What this task involves: Rewrite the False Claims Act recoveries passage starting with "The DOJ pursued" and going on through "having adequate staffing.", swapping "taxpayer money" for "public funds".

Source text:
=== Section Start ===

2022 DOJ False Claims Act Recoveries Surpassed $2.2 Billion

On February 7, 2023, the U.S. Department of Justice (DOJ) announced their recovery of $2.2 billion in settlements and judgments from civil cases involving the False Claims Act (FCA) for fiscal year (FY) 2022.1  The overall recoveries in FY 2022 were far less than the DOJ’s FY 2021 recoveries of $5.6 billion.2 Of the $2.2 billion recovered in FY 2022, over $1.7 billion was recouped from the healthcare industry alone (much less than the over $5 billion recovered from the industry in FY 2021), and included recoveries from drug and medical manufacturers, home health and managed care providers, hospitals, pharmacies, hospice organizations, and physicians.3 Healthcare industry settlements far outstripped recoveries from defense, energy, construction, and other industries.4 The recoveries for FY 2022 reflect the DOJ’s focus on new enforcement priorities, including violations of cybersecurity requirements in government funded grants and contracts, and fraud in pandemic relief programs.5

The DOJ pursued a number of cases related to providers allegedly billing federal healthcare programs for unnecessary medical services.6 Such services waste taxpayer money and can potentially expose patients to harmful treatments or procedures.7 Claims for unnecessary medical services were filed against the following organizations:

  • The American Health Foundation (AHF), AHF’s management corporation, and three nursing home affiliates were pursued for providing skilled nursing care that was substandard from 2016 through 2018. The government alleged that the nursing homes involved in the suit failed to meet standards of care in multiple ways, including failure to follow appropriate infection control protocol and not having adequate staffing.
  • Providence Health & Services Washington, a healthcare system operating in several states in the Western U.S., paid $22.7 million to resolve federal allegations that they billed federal healthcare programs for neurosurgeries that were unnecessary.
  • Eargo Inc., a hearing aid device seller and dispenser, paid $34.4 million to resolve FCA and common law allegations that they submitted claims containing hearing-loss diagnosis codes that were not supported to a federal healthcare program for device reimbursement.
  • Carrefour Associates LLC and related companies paid $5.5 million to resolve allegations that they had knowingly submitted claims to Medicare for hospice services for patients that were not terminally ill.
  • Signature Home Health Services of Florida LLC paid $2.1 million to resolve allegations that they had provided services to beneficiaries of Medicare who were not homebound, not in need of skilled care, and who did not have enough face-to-face encounters to warrant home health services.
  • Hayat Pharmacy paid $2.05 million to resolve allegations that they submitted false claims to Medicaid and Medicare for prescription drugs that were switched to higher costing medications without any valid need.

=== Section End ===

Saved entries:
=== Section Start ===

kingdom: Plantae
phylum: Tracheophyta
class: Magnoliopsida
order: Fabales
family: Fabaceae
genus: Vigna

=== Section End ===

Solution to the problem:
The DOJ pursued a number of cases related to providers allegedly billing federal healthcare programs for unnecessary medical services.6 Such services waste public funds and can potentially expose patients to harmful treatments or procedures.7 Claims for unnecessary medical services were filed against the following organizations:

  • The American Health Foundation (AHF), AHF’s management corporation, and three nursing home affiliates were pursued for providing skilled nursing care that was substandard from 2016 through 2018. The government alleged that the nursing homes involved in the suit failed to meet standards of care in multiple ways, including failure to follow appropriate infection control protocol and not having adequate staffing.